И наконец, имеется еще и драматургическое отношение, которое мы подразделили на уместность низкого, среднего и высокого уровня - понимая их не как категории, а как точки отсчета на шкале.
1. "Ага, - можно сказать, то и дело говорит себе в "Тысяче и одной ночи" Шахрияр. - Теперь я вижу, что мои собственные рога - ничто в сравнении с рогами X; более того, история Y подсказывает, что мое женоненавистничество может быть просто-напросто слишком острой реакцией, особенно в случае такой смелой, мудрой и красивой рассказчицы. Быть может, мне стоит пересмотреть свою позицию и не убивать свою соложницу каждое утро". Это - драматургическое отношение низкого уровня, отличающееся от тематического только тем, что оно предвещает общее развитие действия в обрамляющей истории.
2. "Почему, чужестранец, заслышав песнь Демодока о Трое, ты прикрыл лицо и заплакал?" Или: "Чем дольше я вижу и слышу, как эта мудрая и красивая рассказчица рассказывает свои истории и рожает мне детей, тем больше начинает казаться, что мне и в самом деле следует отказаться от своей кровавой домашней политики и жениться на ней". Это - драматургическая связь среднего уровня: обрамленные истории вполне конкретно запускают следующее важное событие в истории-рамке.
3. "Если та хитрость [или пароль, или что-то еще], которую я подслушал у этой говорящей птицы, сработала для X, когда он был в столь же затруднительном положении, как и я, то она должна сработать и для меня; ну что ж, попробую". Или: "Если история этого вестника верна, как и история пастуха, как и история Тиресия, то я, сам того не желая, убил собственного отца и прижил детей от своей матери. В таком случае, единственное, что мне остается [и т. д.]".
Это последнее - драматургическое высокого уровня - отношение (когда "внутренняя" история переходит в кульминацию "внешней" истории или изменяет ход ее действия) достаточно обычно для историй, которые, как, например, "Царь Эдип" Софокла, не относятся, строго говоря, к обрамленным рассказам; в этих случаях это не более чем повествовательный прием оперативного откладывания завязки, облеченного в сюжетную или исповедальную форму. В настоящих обрамленных рассказах, где материал и персонажи обрамленной истории обычно не те же самые, что и в истории обрамляющей, драматургическое отношение высокого уровня практически не встречается. И как только мы проходим второй уровень повествовательной погруженности, вообще любое отношение между, скажем, третьим или четвертым уровнем и обрамляющим, первым уровнем повествования почти наверняка окажется необоснованным.

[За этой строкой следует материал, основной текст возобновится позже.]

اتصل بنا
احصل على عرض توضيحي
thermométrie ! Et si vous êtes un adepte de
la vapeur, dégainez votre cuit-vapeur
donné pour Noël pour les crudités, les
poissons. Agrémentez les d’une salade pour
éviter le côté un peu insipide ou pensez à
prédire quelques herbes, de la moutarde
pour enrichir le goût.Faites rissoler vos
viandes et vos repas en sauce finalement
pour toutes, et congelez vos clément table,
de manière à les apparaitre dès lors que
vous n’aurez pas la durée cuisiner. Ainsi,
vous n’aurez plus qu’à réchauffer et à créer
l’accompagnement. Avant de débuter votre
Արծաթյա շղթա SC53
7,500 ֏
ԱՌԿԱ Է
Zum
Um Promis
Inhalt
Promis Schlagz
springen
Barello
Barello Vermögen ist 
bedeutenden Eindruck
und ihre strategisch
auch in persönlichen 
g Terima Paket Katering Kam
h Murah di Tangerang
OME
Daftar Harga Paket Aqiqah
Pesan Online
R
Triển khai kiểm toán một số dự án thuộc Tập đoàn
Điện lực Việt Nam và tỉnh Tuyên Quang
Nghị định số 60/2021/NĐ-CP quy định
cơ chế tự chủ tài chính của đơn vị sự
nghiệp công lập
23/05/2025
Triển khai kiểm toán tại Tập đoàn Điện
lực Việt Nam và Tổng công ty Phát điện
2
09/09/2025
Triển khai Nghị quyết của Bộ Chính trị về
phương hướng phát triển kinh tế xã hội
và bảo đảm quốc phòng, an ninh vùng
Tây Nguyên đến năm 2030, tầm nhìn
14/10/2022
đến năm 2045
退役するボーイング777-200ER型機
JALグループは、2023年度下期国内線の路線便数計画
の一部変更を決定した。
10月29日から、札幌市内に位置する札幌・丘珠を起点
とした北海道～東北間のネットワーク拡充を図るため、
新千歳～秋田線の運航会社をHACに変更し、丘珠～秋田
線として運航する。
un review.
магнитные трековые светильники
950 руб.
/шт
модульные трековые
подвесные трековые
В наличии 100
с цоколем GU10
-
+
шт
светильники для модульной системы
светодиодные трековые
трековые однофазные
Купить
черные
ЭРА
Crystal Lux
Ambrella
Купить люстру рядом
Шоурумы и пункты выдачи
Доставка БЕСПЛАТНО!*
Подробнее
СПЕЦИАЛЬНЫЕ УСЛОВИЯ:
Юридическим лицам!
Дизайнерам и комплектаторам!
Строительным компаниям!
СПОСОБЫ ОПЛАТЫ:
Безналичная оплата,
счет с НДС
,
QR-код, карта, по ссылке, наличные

Однако эта модель дразнит нас возможностью не только преодолеть барьер пятого уровня или Подчерепашья, но и открыть или вообразить обрамленный рассказ, сконструированный так, чтобы интрига самого внутреннего рассказа, отнюдь не будучи всего лишь отпочкованием интриги непосредственно обрамляющего его рассказа, на самом деле подстегивала ее, а та в свою очередь подстегивала следующую - и т. д., и т. д., и т. д., и т. д., в точке концентрической кульминации, к которой систематически продвигалась вся эта серия. В действительности я полагаю, что любой настырный писатель, если только ему не дает покоя формалистическое воображение, перед лицом этих наблюдений почувствует себя вынужденным разок-другой перещеголять существующий корпус - не только в духе книги рекордов Гиннесса, способном породить восьмидесятифутовые пиццы и пятидесятистраничные палиндромы, но и - возвращаясь теперь от числа уровней повествовательной погруженности к драматургическому потенциалу нашей модели - чтобы актуализировать одну заманчивую возможность в старинном искусстве рассказа, о которой наши прославленные предшественники едва ли догадывались.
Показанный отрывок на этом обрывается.